Abstract Background Rezafungin (RZF) once weekly (QWk) is a next-generation echinocandin in development for treatment of candidaemia and invasive candidiasis (IC) and for prevention of invasive fungal disease caused by Candida, Aspergillus, and Pneumocystis spp. in BMT. Objectives The Phase 3 ReSTORE treatment trial (NCT03667690) demonstrated RZF QWk noninferiority to caspofungin (CAS) QD. This sub-analysis evaluated efficacy and safety outcomes in patients identified as immunocompromised (immuno-c) during the trial.
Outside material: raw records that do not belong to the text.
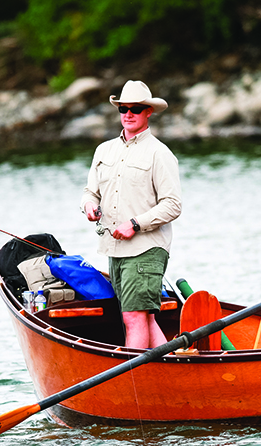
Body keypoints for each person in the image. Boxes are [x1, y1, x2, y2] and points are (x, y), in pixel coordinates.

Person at [81, 80, 182, 348]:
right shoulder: (103, 150)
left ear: (148, 112)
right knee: (145, 319)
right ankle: (167, 372)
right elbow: (90, 193)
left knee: (134, 318)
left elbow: (173, 204)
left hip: (146, 250)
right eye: (123, 108)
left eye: (135, 109)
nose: (128, 114)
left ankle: (131, 381)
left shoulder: (160, 154)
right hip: (114, 250)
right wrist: (89, 206)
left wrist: (135, 224)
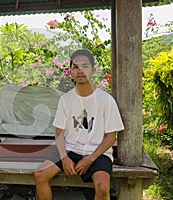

Methods As previously described, adults with confirmed candidaemia and/or IC were randomized to RZF QWk (400 mg Wk1 then 200 mg QWk) or CAS QD for ≥14 days (≤4 weeks) with optional oral fluconazole stepdown for CAS. In this sub-analysis, immuno-c patients were those with prior and/or concomitant use of immunosuppressants (e.g. calcineurin inhibitors and corticosteroids) and/or medical history ongoing at screening of neutropenia, BMT, SOT, lymphoma or leukaemia. Results Of 187 patients (mITT population), 90 were immuno-c as defined. Results are for those with data available for analyses: Day 14 global cure—Immuno-c: RZF, 51.1% (23/45); CAS, 55.6% (25/45); –No immuno-c: RZF, 66.7% (32/48); CAS 65.3% (32/49). Day 5 mycological eradication—Immuno-c: RZF, 64.4% (29/45); CAS, 51.1% (23/45); no immuno-c: RZF, 72.9% (35/48); CAS, 71.4% (35/49). Among immuno-c, more had ≥1 AE (96.9%) and ≥1 SAE (64.6%) versus no immuno-c (79.0% and 45.0% respectively). Conclusions In this sub-analysis of ReSTORE, immune-c status reduced efficacy rates overall but did not change efficacy rate differences between RZF and CAS.